→ Opgave a
Zet alsjeblieft het deel van de vermeldingen dat opent met de regel met "collectors: I. M. Beals" en sluit met de regel met "name author: (Retz.) Ostenf." om naar een CSV met twee kolommen, veld en waarde, met één rij per regel. Zet elk veld tussen aanhalingstekens en vervang regeleinden door spaties.

→ Paginafragment
■ ■ ■ ■ ■ ■ ■

Nu Gent in handen is van de graaf opent ook Ieper zijn poorten. De heer van Halewijn neemt er met zijn gewapende mannen officieel de stad in zijn bezit, in naam van de graaf. Ook hier in Ieper is er sprake van tegenpruttelende wevers waar de grafelijke troepen maar weinig medelijden voor tonen. Ze onthoofden zeven van hun aanvoerders op de grote markt. Wie kan ontkomen aan deze bloedige dans slaat op de vlucht op zoek naar een andere schuilplaats in Vlaanderen. Een plek die er jammer genoeg voor hen voorlopig niet te vinden is.
Graaf Lodewijk kan nu eindelijk regeren. De malaise van oorlog en rebellie krijgt er tijdens die bewogen jaren nog een broertje bij. Zowat overal in Europa duikt de zwarte pest op. Een verschrikkelijke ziekte die ergens ontstaan is in ver verwijderde gebieden in India en zich verspreidt tot in Egypte, Armenië en Griekenland. Dankzij enkele zeeschepen vangt Pisa de plaag in het jaar 1349. Via de Alpen krijgen ook Avignon en Montpellier te maken met de beruchte pest. En van daar neemt de pestilentie een pijlsnelle vlucht om in geen tijd Spanje, Duitsland, Brabant, Vlaanderen en Engeland tot in Ijsland te teisteren.
De plaag hakt er ongenadig op in en veroorzaakt de dood van twee derden van de hele Europese bevolking. Veel huizen komen leeg te staan en vervallen tot puin. Hele kuddes vee dwalen over verlaten en onbebouwde landerijen nadat hun hoeders en de boeren gestorven zijn. Een lichte zwelling onder de oksels is maar al te vaak het noodlottig voorteken dat de ziekte binnen twee of drie dagen zal toeslaan. De ziekte is zo ongelooflijk besmettelijk dat die zelfs geen fysiek contact nodig lijkt te hebben om zich over te dragen.

■ ■ ■ ■ ■ ■ ■

→ Gegeven vermeldingen
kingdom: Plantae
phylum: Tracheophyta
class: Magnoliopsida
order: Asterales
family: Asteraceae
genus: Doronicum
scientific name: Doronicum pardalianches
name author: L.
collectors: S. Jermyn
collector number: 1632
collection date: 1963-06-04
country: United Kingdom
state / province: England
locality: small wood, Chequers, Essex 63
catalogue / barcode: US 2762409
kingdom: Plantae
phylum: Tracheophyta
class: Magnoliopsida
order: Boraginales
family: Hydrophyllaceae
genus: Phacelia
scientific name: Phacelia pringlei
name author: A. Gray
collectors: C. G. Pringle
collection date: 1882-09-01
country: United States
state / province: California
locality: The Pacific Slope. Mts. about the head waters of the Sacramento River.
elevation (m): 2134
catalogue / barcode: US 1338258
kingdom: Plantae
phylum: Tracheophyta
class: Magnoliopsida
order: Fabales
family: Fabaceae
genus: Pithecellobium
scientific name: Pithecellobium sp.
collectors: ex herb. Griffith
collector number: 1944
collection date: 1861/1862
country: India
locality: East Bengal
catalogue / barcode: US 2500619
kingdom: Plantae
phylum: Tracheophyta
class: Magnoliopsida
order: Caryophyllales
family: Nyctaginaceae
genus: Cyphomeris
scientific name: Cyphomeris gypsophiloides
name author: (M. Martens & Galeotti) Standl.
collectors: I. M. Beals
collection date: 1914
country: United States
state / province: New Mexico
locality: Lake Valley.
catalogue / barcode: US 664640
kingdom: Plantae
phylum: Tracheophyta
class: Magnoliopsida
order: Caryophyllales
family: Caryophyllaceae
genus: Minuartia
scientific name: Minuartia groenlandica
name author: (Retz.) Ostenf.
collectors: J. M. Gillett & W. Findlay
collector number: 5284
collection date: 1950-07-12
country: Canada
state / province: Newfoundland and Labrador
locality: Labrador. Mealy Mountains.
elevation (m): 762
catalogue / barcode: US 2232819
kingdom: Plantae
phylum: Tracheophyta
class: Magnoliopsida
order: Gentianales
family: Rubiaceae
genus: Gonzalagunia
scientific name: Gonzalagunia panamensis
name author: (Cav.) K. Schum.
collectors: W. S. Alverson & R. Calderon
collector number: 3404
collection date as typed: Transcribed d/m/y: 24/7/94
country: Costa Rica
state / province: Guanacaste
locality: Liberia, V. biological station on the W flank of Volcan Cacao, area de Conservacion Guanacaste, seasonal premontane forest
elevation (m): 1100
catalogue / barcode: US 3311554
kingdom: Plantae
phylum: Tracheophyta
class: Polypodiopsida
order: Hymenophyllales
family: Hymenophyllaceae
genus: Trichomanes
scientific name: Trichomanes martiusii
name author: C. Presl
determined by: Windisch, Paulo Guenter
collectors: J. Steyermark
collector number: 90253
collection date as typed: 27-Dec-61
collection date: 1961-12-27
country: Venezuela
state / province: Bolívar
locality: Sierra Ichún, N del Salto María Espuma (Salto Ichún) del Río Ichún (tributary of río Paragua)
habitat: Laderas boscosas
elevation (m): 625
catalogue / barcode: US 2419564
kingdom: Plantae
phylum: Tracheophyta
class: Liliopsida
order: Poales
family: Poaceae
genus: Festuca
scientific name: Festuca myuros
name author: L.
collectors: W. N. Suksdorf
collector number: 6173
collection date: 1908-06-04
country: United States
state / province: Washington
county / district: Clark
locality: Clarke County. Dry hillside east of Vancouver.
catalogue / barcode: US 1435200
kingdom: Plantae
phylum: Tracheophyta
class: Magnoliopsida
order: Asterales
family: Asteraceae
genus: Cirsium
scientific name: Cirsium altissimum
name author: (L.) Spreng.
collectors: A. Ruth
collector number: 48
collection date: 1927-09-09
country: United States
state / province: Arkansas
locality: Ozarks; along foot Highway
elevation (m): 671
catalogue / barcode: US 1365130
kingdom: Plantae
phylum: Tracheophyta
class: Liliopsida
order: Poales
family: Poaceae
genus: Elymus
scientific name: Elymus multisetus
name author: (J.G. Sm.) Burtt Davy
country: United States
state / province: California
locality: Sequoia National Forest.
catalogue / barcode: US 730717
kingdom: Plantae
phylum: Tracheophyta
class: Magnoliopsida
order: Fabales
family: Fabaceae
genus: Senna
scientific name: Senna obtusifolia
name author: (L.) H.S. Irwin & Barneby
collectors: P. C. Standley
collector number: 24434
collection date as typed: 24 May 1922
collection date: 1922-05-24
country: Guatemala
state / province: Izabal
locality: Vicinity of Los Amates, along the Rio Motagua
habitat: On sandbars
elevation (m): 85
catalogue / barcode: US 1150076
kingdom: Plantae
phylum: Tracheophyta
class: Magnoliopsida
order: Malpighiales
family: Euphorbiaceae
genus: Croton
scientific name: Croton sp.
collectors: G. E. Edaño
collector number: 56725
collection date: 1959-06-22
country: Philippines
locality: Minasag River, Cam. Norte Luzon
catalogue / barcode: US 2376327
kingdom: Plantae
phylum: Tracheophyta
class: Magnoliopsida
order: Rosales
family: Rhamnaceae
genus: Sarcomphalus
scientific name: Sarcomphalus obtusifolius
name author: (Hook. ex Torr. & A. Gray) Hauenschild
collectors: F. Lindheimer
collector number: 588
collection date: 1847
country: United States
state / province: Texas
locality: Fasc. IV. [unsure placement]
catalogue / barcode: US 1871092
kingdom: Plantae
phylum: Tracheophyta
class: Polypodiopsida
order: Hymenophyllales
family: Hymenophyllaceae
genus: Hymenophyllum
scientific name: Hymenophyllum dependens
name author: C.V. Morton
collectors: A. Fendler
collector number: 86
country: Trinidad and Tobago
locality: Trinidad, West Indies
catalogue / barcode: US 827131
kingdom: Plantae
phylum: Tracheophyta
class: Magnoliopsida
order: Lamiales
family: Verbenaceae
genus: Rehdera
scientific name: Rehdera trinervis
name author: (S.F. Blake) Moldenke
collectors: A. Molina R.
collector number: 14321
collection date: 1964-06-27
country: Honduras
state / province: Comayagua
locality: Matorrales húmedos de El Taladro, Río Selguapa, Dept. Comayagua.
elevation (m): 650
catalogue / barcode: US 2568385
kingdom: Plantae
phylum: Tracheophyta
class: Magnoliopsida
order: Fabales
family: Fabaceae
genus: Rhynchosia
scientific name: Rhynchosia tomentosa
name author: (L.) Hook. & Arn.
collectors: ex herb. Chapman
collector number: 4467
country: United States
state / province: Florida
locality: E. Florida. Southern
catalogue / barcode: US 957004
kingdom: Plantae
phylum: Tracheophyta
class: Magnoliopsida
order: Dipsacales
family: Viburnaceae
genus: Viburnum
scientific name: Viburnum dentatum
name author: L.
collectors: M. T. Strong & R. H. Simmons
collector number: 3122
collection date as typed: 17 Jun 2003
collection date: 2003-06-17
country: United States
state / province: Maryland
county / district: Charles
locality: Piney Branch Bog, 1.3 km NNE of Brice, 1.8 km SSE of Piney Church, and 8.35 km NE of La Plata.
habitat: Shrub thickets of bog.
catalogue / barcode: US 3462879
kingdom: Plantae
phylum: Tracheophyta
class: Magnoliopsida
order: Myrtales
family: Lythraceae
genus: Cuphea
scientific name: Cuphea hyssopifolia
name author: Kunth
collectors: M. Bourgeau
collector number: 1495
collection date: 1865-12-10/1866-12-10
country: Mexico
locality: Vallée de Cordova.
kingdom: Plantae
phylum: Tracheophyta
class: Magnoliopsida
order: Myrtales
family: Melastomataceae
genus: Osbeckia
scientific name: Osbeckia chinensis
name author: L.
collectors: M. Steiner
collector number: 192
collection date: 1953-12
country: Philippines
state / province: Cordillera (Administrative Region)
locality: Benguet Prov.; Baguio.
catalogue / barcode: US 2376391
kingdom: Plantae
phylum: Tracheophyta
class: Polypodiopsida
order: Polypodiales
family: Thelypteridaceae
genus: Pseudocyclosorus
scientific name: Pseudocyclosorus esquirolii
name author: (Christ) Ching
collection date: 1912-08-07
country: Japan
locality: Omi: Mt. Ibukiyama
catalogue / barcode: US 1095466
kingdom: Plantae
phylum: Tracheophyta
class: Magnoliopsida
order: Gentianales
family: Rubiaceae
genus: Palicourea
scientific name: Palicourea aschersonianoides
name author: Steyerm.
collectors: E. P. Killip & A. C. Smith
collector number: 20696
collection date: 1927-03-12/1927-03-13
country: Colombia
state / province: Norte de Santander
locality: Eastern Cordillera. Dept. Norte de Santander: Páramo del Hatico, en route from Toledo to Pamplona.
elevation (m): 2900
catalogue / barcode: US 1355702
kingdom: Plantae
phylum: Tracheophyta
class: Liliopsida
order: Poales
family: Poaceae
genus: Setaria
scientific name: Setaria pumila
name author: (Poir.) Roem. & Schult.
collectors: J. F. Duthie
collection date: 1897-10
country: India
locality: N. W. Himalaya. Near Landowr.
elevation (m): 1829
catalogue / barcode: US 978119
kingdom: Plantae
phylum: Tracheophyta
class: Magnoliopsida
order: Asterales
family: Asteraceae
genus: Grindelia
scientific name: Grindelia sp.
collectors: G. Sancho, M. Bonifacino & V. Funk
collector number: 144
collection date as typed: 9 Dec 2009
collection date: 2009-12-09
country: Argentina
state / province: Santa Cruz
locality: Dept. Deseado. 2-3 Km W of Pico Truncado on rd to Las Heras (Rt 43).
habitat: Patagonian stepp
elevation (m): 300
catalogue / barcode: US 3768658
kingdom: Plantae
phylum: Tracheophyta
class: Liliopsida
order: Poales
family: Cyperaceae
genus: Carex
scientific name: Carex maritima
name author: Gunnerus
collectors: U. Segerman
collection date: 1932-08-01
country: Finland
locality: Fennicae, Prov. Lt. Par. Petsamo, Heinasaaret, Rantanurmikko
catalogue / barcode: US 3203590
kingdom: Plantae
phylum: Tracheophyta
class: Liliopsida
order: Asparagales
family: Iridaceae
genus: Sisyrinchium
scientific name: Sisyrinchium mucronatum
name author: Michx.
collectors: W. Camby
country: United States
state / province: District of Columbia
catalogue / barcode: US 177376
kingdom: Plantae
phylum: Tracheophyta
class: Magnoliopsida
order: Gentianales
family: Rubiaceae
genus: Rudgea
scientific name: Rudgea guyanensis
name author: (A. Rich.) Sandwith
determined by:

■ ■ ■ ■ ■ ■ ■

→ Opgave b
Welke stad krijgt volgens het paginafragment de plaag in 1349 via enkele zeeschepen binnen?

→ Juist antwoord a
veld,waarde
"collectors:","I. M. Beals"
"collection date:","1914"
"country:","United States"
"state / province:","New Mexico"
"locality:","Lake Valley."
"catalogue / barcode:","US 664640"
"kingdom:","Plantae"
"phylum:","Tracheophyta"
"class:","Magnoliopsida"
"order:","Caryophyllales"
"family:","Caryophyllaceae"
"genus:","Minuartia"
"scientific name:","Minuartia groenlandica"
"name author:","(Retz.) Ostenf."

→ Juist antwoord b
Pisa